Ein solches Jubiläum ist Anlass genug für eine Rückschau auf das, was sich, seit es diese Zeitschrift gibt,
in der Philosophie getan hat. Dies führt zunächst zurück in das Jahr 1972 und auf die Frage, wie sich
damals die philosophische Szenerie dem Beobachter darstellte. An den meisten Universitäten waren die
Philosophen vomMorbus hermeneuticus befallen, also einer Krankheit, die sich in der Reduktion des
wissenschaftlichen Philosophierens auf Philosophiehistorie und Textinterpretation äußerte. Philosophie
als „Geisteswissenschaft“ – das hatte im 19. Jahrhundert einen Ausweg aus der tiefen Identitätskrise
dieses Faches eröffnet. Sie ergab sich aus der Tatsache, dass die Philosophen nach dem Ende des
Systemidealismus nicht mehr über das Definitionsmonopol verfügten, was die Wissenschaftlichkeit aller
übrigen Disziplinen betrifft, sondern nunmehr selbst unter Legitimationsdruck gerieten. Was lag da
näher, als bei den inzwischen wohletablierten Geschichts- und Textwissenschaften Zuflucht zu suchen?
Dies geschah mit bemerkenswertem Erfolg und führte dazu, dass man sich fast überall mit dicken
Monographien über einen großen oder kleineren Klassiker habilitieren konnte, vorausgesetzt, es findet
sich darin kein eigener philosophischer Gedanke, denn der konnte ja nur unwissenschaftlich sein. (Die
Beschäftigung mit Gegenwartsproblemen wurde sogar als „Aktualismus“ kritisiert.) Der fachliche
Reputationsgewinn hing damals weitgehend von der Subtilität und Raffinesse immer originellerer
Klassikerinterpretationen ab, und verstärkt wurde dies durch die verbreitete Überzeugung, das nach
Hegel „große“ Philosophie ohnehin nicht mehr möglich sei, so dass es nur noch darum gehen könne, das
klassische Erbe zu bewahren. Die Philosophen waren offenbar die Letzten, die für ihr Metier immer noch
am alten Systemideal der Wissenschaftlichkeit festhielten, während alle übrigen Fächer längst dem
modernen forschungswissenschaftlichen Paradigma folgten. Nun wollten die Philosophieprofessoren
natürlich auch forschen, um als Wissenschaftler auftreten zu können, aber der einzige Unterschied zu den
„Geisteswissenschaften“ bestand nur noch darin, dass es sich bei ihren Forschungsobjekten um Autoren
und Texte handelte, die aus welchen Gründen auch immer als „philosophisch“ galten. 

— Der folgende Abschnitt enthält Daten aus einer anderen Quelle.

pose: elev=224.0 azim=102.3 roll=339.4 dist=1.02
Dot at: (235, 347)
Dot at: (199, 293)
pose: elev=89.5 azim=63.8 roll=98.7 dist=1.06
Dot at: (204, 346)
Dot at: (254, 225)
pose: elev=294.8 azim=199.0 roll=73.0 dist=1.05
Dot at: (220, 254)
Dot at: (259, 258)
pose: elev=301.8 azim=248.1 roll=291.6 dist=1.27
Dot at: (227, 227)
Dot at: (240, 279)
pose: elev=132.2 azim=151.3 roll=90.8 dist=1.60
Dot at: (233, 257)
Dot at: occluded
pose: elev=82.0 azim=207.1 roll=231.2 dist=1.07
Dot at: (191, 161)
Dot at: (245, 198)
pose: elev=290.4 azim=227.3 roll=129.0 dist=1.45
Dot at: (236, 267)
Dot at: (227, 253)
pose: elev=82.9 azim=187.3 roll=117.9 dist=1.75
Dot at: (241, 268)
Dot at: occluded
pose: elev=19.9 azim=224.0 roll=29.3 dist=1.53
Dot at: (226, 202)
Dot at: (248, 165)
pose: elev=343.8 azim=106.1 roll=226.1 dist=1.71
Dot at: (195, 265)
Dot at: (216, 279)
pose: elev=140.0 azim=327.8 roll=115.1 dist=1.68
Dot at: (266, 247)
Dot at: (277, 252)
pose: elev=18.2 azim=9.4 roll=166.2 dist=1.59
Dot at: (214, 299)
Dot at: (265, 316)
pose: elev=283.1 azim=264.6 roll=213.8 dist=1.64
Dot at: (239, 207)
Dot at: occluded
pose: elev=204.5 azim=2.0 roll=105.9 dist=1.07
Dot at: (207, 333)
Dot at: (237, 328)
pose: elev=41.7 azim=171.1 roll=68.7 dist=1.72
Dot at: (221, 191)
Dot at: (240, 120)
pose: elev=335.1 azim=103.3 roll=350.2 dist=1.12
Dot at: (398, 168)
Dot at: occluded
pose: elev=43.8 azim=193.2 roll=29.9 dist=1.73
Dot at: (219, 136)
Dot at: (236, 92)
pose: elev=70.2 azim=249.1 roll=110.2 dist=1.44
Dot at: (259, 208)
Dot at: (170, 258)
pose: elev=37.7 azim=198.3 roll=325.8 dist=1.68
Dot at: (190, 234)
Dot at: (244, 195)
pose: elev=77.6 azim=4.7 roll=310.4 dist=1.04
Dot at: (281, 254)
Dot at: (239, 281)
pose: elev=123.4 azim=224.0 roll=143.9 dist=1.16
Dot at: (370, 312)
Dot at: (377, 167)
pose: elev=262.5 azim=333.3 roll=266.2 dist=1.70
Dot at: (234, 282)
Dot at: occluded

Der Morbus hermeneuticus war übrigens nicht nur eine „bürgerliche“ Krankheit; auch in der linken
Szene grassierte er. Als intensiver Beobachter der Frankfurter Vorgänge der 60er und 70er Jahre kann ich
bestätigen, dass die theoretischen Auseinandersetzungen zwischen Marxisten und Marxianern vor allem
marxologisch ausgetragen wurden – mit einem ständigen Kampf um die richtigen
Klassikerinterpretationen, wobei die schwer zugänglichen „Grundrisse“ des Hauptwerks von Marx als
geheimnisvolle Fundgrube galten. Wie die „bürgerlichen“ waren auch diese antibürgerlichen Philosophen
davon überzeugt, dass mit Hegel die Philosophie an ihr Ende gekommen sei, aber aus anderen Gründen:
Karl Marx sollte sie in Gesellschaftstheorie übersetzt und damit vom Kopf auf die Füße gestellt haben. Im
Übrigen wurde nicht mehr mit wirklichen Fortschritten in der marxistischen Theorieentwicklung
gerechnet; man stritt sich nur über die jeweilige Bedeutung der Klassiker: „Marx ohne Engels“, „Marx mit
Engels“, „Marx-Engels mit oder ohne Lenin“ etc.; Argumente wurden meist durch Zitate ersetzt. So fand
eine faire Beschäftigung mit den verschiedenen „revisionistischen“ Neuansätzen in dieser Tradition, sei es
mit den Theoretikern der II. Internationale, dem Austromarxismus oder jugoslawischen
Praxisphilosophie, nicht statt. Trotzdem entstand damals eine unübersehbare marxistische
Sekundärliteratur, die sich in Methode und Stil nur wenig von den umfangreichen Kant- oder
Hegelforschungen unterschied. 

Nach dem Ende des Systemidealismus gab es freilich auch noch originäres Philosophieren, aber es
wanderte aus den Universitäten aus. Seit der Mitte des 19. Jahrhunderts bis in die Jahre vor dem Ersten
Weltkrieg dominierten Arthur Schopenhauer und Friedrich Nietzsche die Szene, und beide waren keine
Universitätsphilosophen und wollten dies auch nicht sein; Schopenhauer hatte gespottet über die
„Professorenphilosophie der Philosophieprofessoren“, und Nietzsche befand sich zunächst auf einem
Lehrstuhl für Klassische Philologie, um sich dann bald aus Gesundheitsgründen wie Schopenhauer in die
private Gelehrsamkeit zurückzuziehen. Die wahren Umwälzungen des traditionellen Denkens in der
jüngeren Moderne hatten sich freilich außerhalb des philosophischen Bereichs ereignet, und es genügt an
dieser Stelle, Charles Darwin, Karl Marx, Sigmund Freud, Max Weber oder Albert Einstein zu nennen.
Beamtete Philosophen waren daran nicht beteiligt gewesen, und wenn sie auf der Höhe der Zeit bleiben
wollten, blieb ihnen nichts anderes übrig, als auf diese Neuerungen irgendwie zu reagieren; meist geschah
dies mit erkenntnis- und wissenschaftstheoretischen Mitteln, während man die Popularisierung jener
Neuigkeiten anderen überließ. Auch die Rückbesinnung auf die Aufgaben eines materialen
Philosophierens seit dem Beginn des letzten Jahrhunderts, wie sie vor allem mit dem
phänomenologischen Programm Edmund Husserls einsetzte, vermochte der Philosophie nicht die
kulturelle Führungsrolle zurück zu geben, die sie einmal für sich beansprucht hatte. 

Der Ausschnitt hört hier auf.